Uncertainty Quantification and its Applications for Multimodal Semantic Segmentation
Neural networks are commonly used to solve scene understanding problems such as semantic segmentation or object detection. Although neural networks can achieve outstanding accuracy, prediction errors can still happen with a certain probability. Therefore, it is essential to quantify the uncertainty. Besides that, uncertainty quantification also has an important role during optimization of neural networks. Furthermore, it is highly desirable to represent uncertainty in any system where these models are used, in a trustworthy manner.
This thesis is about uncertainty quantification and its applications for multimodal semantic segmentation in the area of automated driving.
The first contribution is a new active learning method for semantic segmentation of images. In this method, only quadratic image regions instead of whole ones are queried, which follow two selection criteria: it is assumed that the image regions cannot be segmented correctly, and that the annotation costs are low. Therefore, uncertainty quantification is applied to identify images with a low predicted segmentation quality. For the second criterion, a practical cost estimation approach is introduced.
The second contribution is a new uncertainty quantification method for semantic segmentation of lidar point clouds. This method aims to detect false positive segments as well as to provide a segment-wise prediction quality estimation. This yields an uncertainty quantification per predicted point but also a quality estimation on predicted segment level.

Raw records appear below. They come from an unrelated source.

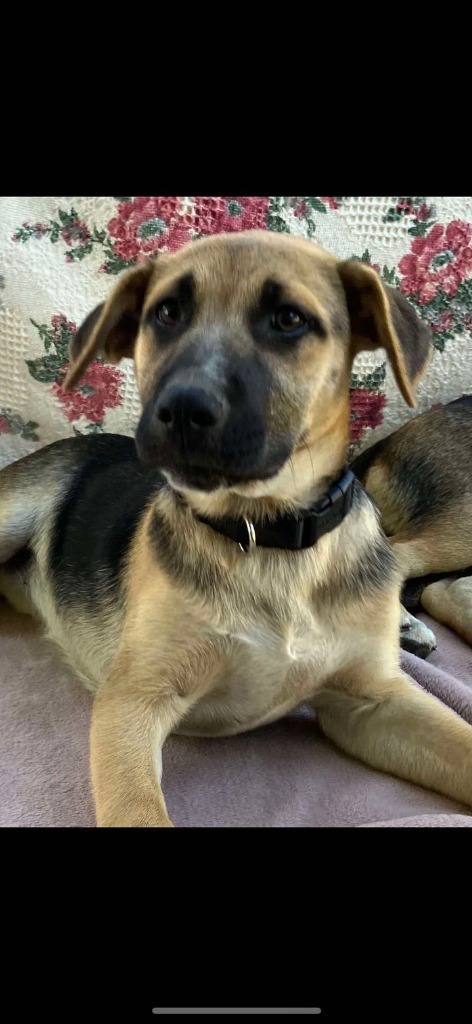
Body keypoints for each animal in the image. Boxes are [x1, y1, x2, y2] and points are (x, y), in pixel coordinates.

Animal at [0, 230, 470, 823]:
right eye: (166, 314)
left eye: (289, 319)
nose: (180, 409)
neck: (268, 535)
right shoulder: (133, 697)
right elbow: (137, 807)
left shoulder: (375, 702)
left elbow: (461, 742)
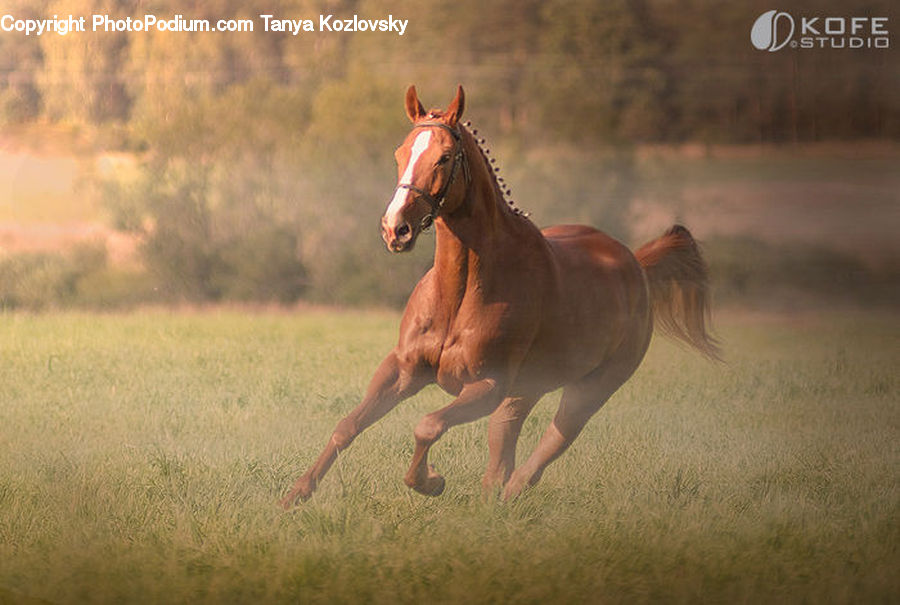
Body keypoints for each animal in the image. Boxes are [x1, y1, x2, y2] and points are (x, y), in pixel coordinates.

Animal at [281, 85, 719, 507]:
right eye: (400, 153)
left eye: (443, 157)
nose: (395, 229)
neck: (460, 293)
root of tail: (637, 265)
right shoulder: (404, 369)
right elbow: (348, 425)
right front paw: (295, 494)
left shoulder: (486, 385)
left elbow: (427, 425)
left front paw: (430, 481)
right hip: (526, 392)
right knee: (502, 454)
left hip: (590, 389)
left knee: (544, 450)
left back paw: (504, 499)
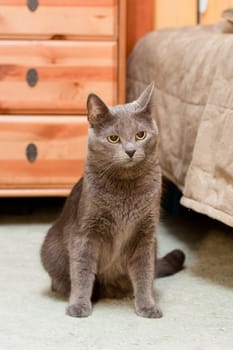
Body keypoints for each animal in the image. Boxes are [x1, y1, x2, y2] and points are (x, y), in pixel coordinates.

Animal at [40, 83, 186, 318]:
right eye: (114, 139)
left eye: (140, 135)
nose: (130, 151)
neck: (125, 190)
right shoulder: (85, 232)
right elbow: (82, 271)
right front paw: (79, 305)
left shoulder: (146, 234)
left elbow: (145, 273)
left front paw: (147, 305)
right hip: (51, 251)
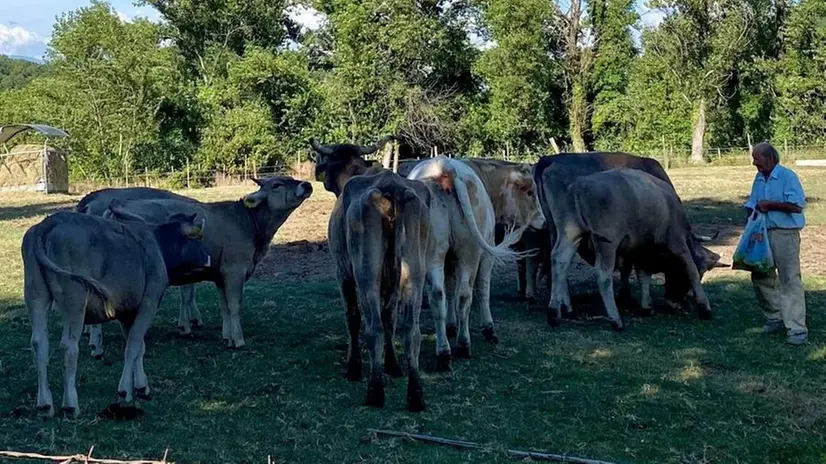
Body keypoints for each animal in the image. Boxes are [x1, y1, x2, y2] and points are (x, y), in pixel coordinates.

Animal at [22, 210, 211, 416]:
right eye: (198, 237)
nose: (208, 258)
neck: (157, 244)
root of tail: (48, 223)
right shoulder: (148, 304)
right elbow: (133, 347)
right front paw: (125, 390)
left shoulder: (127, 313)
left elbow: (138, 347)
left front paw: (141, 385)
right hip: (75, 301)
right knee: (69, 347)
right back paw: (70, 404)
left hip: (35, 297)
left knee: (39, 343)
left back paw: (45, 404)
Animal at [101, 178, 310, 348]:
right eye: (277, 185)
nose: (306, 185)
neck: (247, 222)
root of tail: (115, 208)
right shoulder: (234, 271)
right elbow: (234, 305)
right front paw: (239, 340)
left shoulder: (220, 276)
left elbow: (224, 307)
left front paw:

The third part of this work describes a new procedure for automated generation of high definition maps, which can be seen as semantic segmentation of the road environment. In this procedure, object detection and tracking are applied to detect road users. The detected road users as well as the driving path of the recording vehicle are aggregated and the map features, for example lanes, are extracted from this aggregated data. By aggregating data from multiple recordings and taking uncertainty measures into account, highly reliable high definition maps are generated.